**Data**
::::::::::

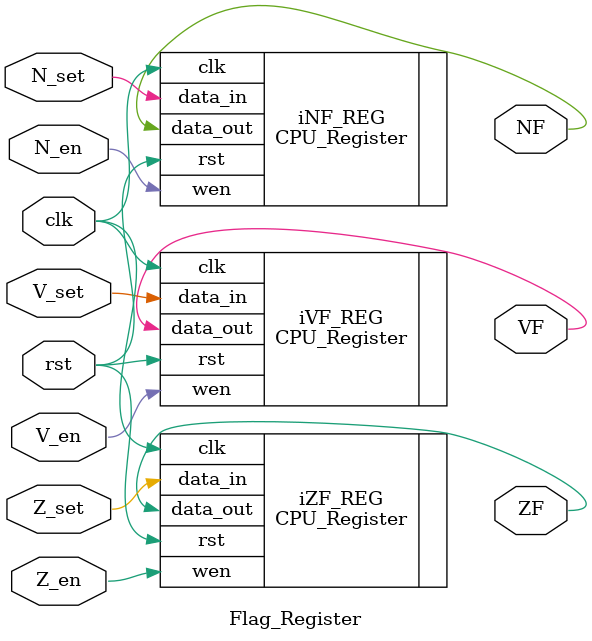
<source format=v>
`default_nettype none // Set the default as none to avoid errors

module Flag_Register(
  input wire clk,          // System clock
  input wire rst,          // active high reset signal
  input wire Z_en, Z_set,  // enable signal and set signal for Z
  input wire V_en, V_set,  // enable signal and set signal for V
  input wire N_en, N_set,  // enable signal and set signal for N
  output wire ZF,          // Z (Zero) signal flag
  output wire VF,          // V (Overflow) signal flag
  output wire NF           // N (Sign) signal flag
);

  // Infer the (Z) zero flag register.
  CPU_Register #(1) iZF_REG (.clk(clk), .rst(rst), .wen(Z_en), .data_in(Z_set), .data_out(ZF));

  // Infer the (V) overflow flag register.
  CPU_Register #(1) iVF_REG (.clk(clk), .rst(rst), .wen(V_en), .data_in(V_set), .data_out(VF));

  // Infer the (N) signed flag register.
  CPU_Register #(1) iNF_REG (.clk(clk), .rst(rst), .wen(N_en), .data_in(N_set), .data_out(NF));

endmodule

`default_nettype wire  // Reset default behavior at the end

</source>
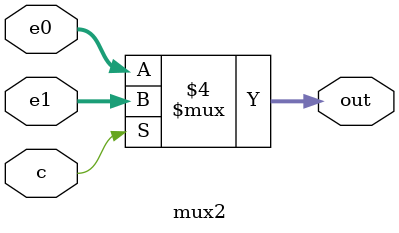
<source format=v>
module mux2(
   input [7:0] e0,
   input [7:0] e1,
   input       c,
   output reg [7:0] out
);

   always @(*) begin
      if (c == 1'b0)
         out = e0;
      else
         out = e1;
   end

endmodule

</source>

::::::::::

**Goal of the exercise**
Across all the entries above, how many lines have the word "default" in them? Only the number, please.

**Result of the exercise**
2